I don’t really listen to rap, R&B, and typically “black” music. Not the new stuff, anyway. I noticed I only have 3 stations featuring black artists on my Pandora radio: James Brown, Rihanna, and Nat King Cole. I had a Mary J. Blige station I barely listened to. I had a Mariah Carey station that I didn’t like. I had a Kanye West station featuring songs I would thumbs down. I had a Sean Paul station that I got tired of. Although we’re getting on the dubious side of race here, I had a Michael Jackson station that played mostly Jackson 5 and Motown rather than 80s and early 90s pop.

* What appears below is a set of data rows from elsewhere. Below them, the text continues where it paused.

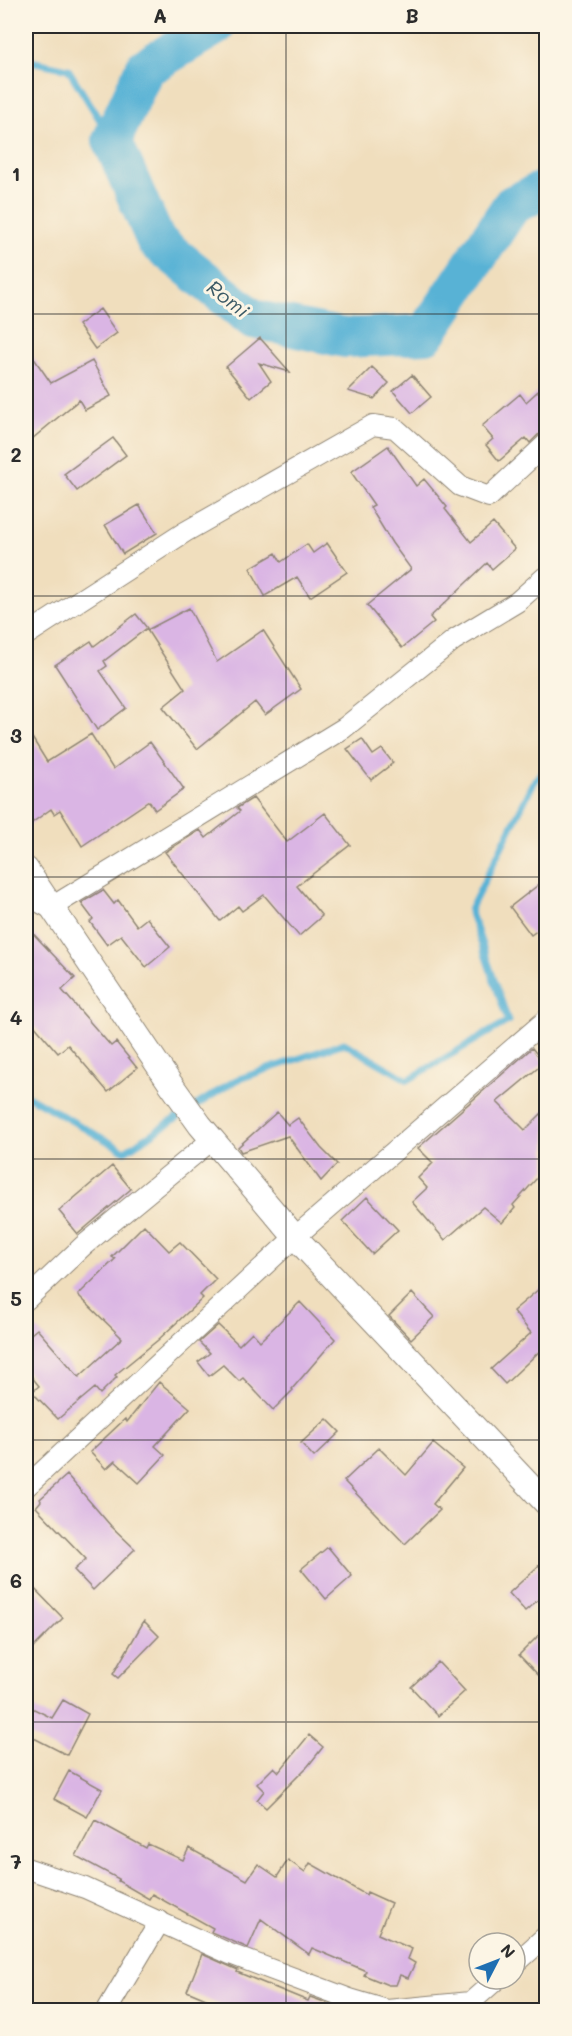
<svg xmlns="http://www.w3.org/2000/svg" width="572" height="2036" viewBox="0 0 572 2036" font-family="Mali,sans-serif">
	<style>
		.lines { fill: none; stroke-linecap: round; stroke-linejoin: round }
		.stream { stroke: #58b2d5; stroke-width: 7 }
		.river { stroke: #58b2d5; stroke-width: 40 }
		.building { fill: #dab5e4 }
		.minor-casing { stroke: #8e8474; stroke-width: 22 }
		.tertiary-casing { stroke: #8e8474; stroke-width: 26 }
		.minor { stroke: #fff; stroke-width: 20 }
		.tertiary { stroke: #fff; stroke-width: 24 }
		.grid { fill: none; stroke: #2b2b2b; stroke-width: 1.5; stroke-opacity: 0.55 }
		.labels { text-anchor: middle; stroke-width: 6; stroke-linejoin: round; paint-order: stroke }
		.water-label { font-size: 20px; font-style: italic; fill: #3b5a66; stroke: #fcf5e5 }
		.neatline { fill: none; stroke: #2b2b2b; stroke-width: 2 }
		.grid-label { font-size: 20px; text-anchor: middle; font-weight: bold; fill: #2b2b2b }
	</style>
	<rect width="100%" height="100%" fill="#fcf5e5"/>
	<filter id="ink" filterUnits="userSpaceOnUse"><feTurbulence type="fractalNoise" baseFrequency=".0167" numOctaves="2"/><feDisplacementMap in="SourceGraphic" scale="12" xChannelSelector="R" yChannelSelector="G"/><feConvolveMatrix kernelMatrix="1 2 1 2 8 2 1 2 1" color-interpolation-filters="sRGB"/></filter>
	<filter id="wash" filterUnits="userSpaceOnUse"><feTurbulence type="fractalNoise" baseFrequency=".008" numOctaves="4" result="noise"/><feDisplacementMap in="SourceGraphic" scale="24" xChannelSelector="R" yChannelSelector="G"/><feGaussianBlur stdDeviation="1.35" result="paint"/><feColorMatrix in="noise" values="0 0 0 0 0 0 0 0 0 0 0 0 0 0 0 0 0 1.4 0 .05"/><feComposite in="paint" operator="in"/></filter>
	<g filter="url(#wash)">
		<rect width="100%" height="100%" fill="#f0debd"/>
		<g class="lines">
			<path class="stream" d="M 26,60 L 68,69 L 112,140
				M 26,1095 L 125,1151 L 236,1080 L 344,1043 L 408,1080 L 508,1021 L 470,910 L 535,780 L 546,769"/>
			<path class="river" d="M 215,26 L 145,68 L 112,140 L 156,241 L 253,319 L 345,338 L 426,334 L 512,205 L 546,189"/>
		</g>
		<g id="blocks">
			<path class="building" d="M 100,309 L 117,333 L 95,349 L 78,325 Z
				M 260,338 L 290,372 L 259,363 L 271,381 L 251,398 L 226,367 Z
				M 26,347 L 51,383 L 92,361 L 111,396 L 85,410 L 79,400 L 26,444 Z
				M 372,367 L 389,383 L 374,399 L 348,391 Z
				M 412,375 L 431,397 L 412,413 L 393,391 Z
				M 546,384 L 546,432 L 538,435 L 530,443 L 526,438 L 499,461 L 486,445 L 493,439 L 482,426 L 520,394 L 526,402 Z
				M 113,438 L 126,455 L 77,491 L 64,474 Z
				M 388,446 L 416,486 L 424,479 L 447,507 L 445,509 L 471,542 L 493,523 L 515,549 L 492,569 L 487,563 L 430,617 L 434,622 L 402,648 L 367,605 L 411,569 L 392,543 L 370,507 L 374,505 L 351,472 Z
				M 139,505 L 157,533 L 123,554 L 105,525 Z
				M 327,543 L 347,572 L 310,597 L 297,577 L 265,596 L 250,568 L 276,553 L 281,562 L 307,544 L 313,553 Z
				M 189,608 L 217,662 L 263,630 L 301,689 L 265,715 L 255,702 L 197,749 L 163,707 L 185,689 L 147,630 Z
				M 136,614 L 147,628 L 104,661 L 107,666 L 100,671 L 126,708 L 97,730 L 55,665 L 91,641 L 94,646 Z
				M 26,728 L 47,762 L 91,734 L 113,769 L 150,742 L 184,789 L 155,810 L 149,801 L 82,846 L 60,810 L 54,814 L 51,809 L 26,827 Z
				M 362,739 L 373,755 L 382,749 L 393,763 L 371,780 L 347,749 Z
				M 253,798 L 287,842 L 325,813 L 350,845 L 297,886 L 322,916 L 299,936 L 264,895 L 242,911 L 238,906 L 220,921 L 165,852 L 200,830 L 206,838 L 240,811 L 237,808 Z
				M 546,879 L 546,924 L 531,935 L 510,907 Z
				M 103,890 L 114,904 L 118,900 L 137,926 L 147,918 L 170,947 L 146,967 L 121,935 L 107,945 L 90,922 L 93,919 L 81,903 Z
				M 26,926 L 75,978 L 62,990 L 111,1046 L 116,1042 L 137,1068 L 108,1092 L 68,1045 L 58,1053 L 26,1016 Z
				M 532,1048 L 544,1063 L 497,1102 L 525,1130 L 546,1109 L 546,1168 L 513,1205 L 515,1208 L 502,1223 L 483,1207 L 445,1240 L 412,1202 L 427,1188 L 418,1178 L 433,1163 L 418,1148 Z
				M 277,1112 L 288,1125 L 298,1118 L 321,1148 L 337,1164 L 321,1181 L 288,1136 L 241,1152 L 238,1147 Z
				M 112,1166 L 131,1189 L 78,1234 L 59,1211 Z
				M 367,1197 L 398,1230 L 372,1254 L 342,1221 Z
				M 144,1225 L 169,1251 L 180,1242 L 216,1279 L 200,1295 L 203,1298 L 158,1340 L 115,1375 L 117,1377 L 100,1394 L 95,1388 L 58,1419 L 32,1392 L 39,1386 L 26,1370 L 26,1338 L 37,1329 L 79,1377 L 122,1338 L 78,1295 L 115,1259 L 112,1257 Z
				M 546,1283 L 546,1350 L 544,1347 L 505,1384 L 491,1369 L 531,1333 L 513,1311 Z
				M 412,1293 L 434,1317 L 411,1339 L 389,1316 Z
				M 300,1302 L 335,1339 L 292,1389 L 293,1390 L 273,1410 L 243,1378 L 239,1381 L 223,1365 L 209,1376 L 198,1362 L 210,1353 L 199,1342 L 218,1325 L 239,1345 L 252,1332 L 260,1341 Z
				M 159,1382 L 190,1408 L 155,1446 L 165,1455 L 139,1483 L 115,1461 L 106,1469 L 90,1452 L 125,1419 L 127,1422 Z
				M 327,1419 L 340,1432 L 314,1457 L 301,1443 Z
				M 433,1443 L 463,1468 L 433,1504 L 440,1510 L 405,1544 L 344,1481 L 379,1448 L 406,1475 Z
				M 67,1475 L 111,1526 L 135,1549 L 93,1590 L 74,1570 L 86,1559 L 36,1507 L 41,1501 L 40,1499 Z
				M 328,1547 L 352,1576 L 326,1599 L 301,1569 Z
				M 546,1559 L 546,1593 L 525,1611 L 509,1593 Z
				M 26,1580 L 63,1618 L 26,1655 Z
				M 144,1621 L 159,1636 L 118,1678 L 113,1674 Z
				M 546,1628 L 546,1683 L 519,1655 Z
				M 438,1662 L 465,1691 L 438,1716 L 411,1687 Z
				M 63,1700 L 88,1714 L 67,1755 L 26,1734 L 26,1705 L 52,1718 Z
				M 309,1735 L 323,1747 L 308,1766 L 266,1808 L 257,1800 L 264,1791 L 257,1784 L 274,1767 L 279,1772 Z
				M 69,1771 L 102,1789 L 87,1817 L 54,1799 Z
				M 95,1820 L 146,1848 L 148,1844 L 183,1860 L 189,1848 L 247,1880 L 258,1864 L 277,1877 L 288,1860 L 305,1872 L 310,1863 L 366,1895 L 367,1892 L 391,1903 L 378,1934 L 412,1949 L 408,1959 L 415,1963 L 408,1978 L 400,1975 L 396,1985 L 388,1985 L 364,1975 L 366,1971 L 312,1948 L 309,1954 L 261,1919 L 248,1948 L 211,1932 L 213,1928 L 152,1894 L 149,1899 L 118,1881 L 119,1879 L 76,1856 Z
				M 202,1954 L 238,1970 L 237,1972 L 308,2001 L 310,1997 L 347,2010 L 232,2010 L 187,1991 Z"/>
		</g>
	</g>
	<g filter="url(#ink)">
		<use href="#blocks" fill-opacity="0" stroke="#8e8474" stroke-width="1.5"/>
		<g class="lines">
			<g class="minor-casing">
				<path id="minor" d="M 26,635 L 185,532 L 373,425 L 395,428 L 460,486 L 489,497 L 546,444
					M 26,895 L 50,908 L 344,728 L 454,640 L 517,602 L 545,577
					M 26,1300 L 83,1246 L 213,1139
					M 26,1487 L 295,1237 L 546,1020
					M 26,1868 L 85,1888 L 230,1954 L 350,1999 L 387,2010 L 471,2002 L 497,1979
					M 515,1964 L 546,1936
					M 107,2010 L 160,1921"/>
			</g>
			<g class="tertiary-casing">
				<path id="tertiary" d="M 26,869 L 170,1083 L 200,1125 L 295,1237 L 546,1503"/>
			</g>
			<use href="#minor" class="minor"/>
			<use href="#tertiary" class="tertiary"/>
		</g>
	</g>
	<path class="grid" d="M 286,26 L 286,2010M 26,314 L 546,314M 26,596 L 546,596M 26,877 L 546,877M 26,1159 L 546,1159M 26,1440 L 546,1440M 26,1722 L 546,1722"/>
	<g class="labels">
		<g class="water-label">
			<text transform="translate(228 299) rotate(38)" y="7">Romi</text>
		</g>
	</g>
	<rect width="572" height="2036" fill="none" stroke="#fcf5e5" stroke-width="66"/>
	<g transform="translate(497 1961) rotate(48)"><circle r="28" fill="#fcf5e5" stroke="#a8a49b" stroke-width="1.5"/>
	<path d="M0-4.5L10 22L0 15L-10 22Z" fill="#1f6fb2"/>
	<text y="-9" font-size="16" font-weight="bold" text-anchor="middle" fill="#2b2b2b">N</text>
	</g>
	<rect x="33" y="33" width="506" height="1970" class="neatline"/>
	<g class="grid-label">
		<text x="160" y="23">A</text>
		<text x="412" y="23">B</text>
		<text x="16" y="181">1</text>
		<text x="16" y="462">2</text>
		<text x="16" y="743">3</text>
		<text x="16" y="1025">4</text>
		<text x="16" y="1306">5</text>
		<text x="16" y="1588">6</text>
		<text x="16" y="1869">7</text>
	</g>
</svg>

So I’ve embraced my Pandora stations in all their diverse glory: the 3 black artists I briefly mentioned and Norah Jones, Sarah McLachlan, Aimee Mann, Rebecca St. James, Yo-Yo Ma, Paul McCartney & Wings, The Beatles, Bread, Ke$ha, Britney Spears, Sara Groves, Neil Diamond, No Doubt. I also have an MC Chris station for my husband that plays “nerdcore” and comedic songs, which is a station I also happen to enjoy on road trips. The artists on my Pandora station are overwhelmingly white. And that’s OK! They produce music that I like and my preference for music has no racial color.